Below are the records. State how many of their lines hold the word "down", and add nothing else.

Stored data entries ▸
- - -

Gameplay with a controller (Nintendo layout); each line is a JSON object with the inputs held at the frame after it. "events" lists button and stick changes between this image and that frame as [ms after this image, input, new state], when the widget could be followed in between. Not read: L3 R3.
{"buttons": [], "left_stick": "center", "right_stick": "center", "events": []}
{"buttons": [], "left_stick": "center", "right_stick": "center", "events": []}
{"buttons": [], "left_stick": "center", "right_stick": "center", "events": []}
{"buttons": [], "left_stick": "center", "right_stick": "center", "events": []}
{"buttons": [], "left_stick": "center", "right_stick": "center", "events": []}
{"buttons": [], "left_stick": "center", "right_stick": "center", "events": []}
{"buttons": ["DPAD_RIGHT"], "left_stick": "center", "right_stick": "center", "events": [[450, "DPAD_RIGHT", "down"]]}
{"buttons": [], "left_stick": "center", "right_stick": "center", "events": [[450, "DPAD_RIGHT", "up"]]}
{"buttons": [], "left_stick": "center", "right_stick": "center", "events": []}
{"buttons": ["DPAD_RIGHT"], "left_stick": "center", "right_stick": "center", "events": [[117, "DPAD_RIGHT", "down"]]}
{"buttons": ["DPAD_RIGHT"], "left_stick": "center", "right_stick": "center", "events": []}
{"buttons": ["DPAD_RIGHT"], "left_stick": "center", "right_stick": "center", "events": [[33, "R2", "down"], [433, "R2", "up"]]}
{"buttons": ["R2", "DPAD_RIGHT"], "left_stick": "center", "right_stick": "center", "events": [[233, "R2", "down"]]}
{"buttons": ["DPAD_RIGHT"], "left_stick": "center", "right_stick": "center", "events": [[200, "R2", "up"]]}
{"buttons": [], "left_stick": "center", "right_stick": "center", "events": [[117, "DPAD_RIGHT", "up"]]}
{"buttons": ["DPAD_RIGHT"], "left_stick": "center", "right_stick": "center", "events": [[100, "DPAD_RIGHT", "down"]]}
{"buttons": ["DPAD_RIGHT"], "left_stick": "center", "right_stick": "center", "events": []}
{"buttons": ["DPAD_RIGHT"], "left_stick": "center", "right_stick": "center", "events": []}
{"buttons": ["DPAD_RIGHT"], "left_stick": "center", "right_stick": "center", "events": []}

- - -

SOLVED PROBLEM ▸ 5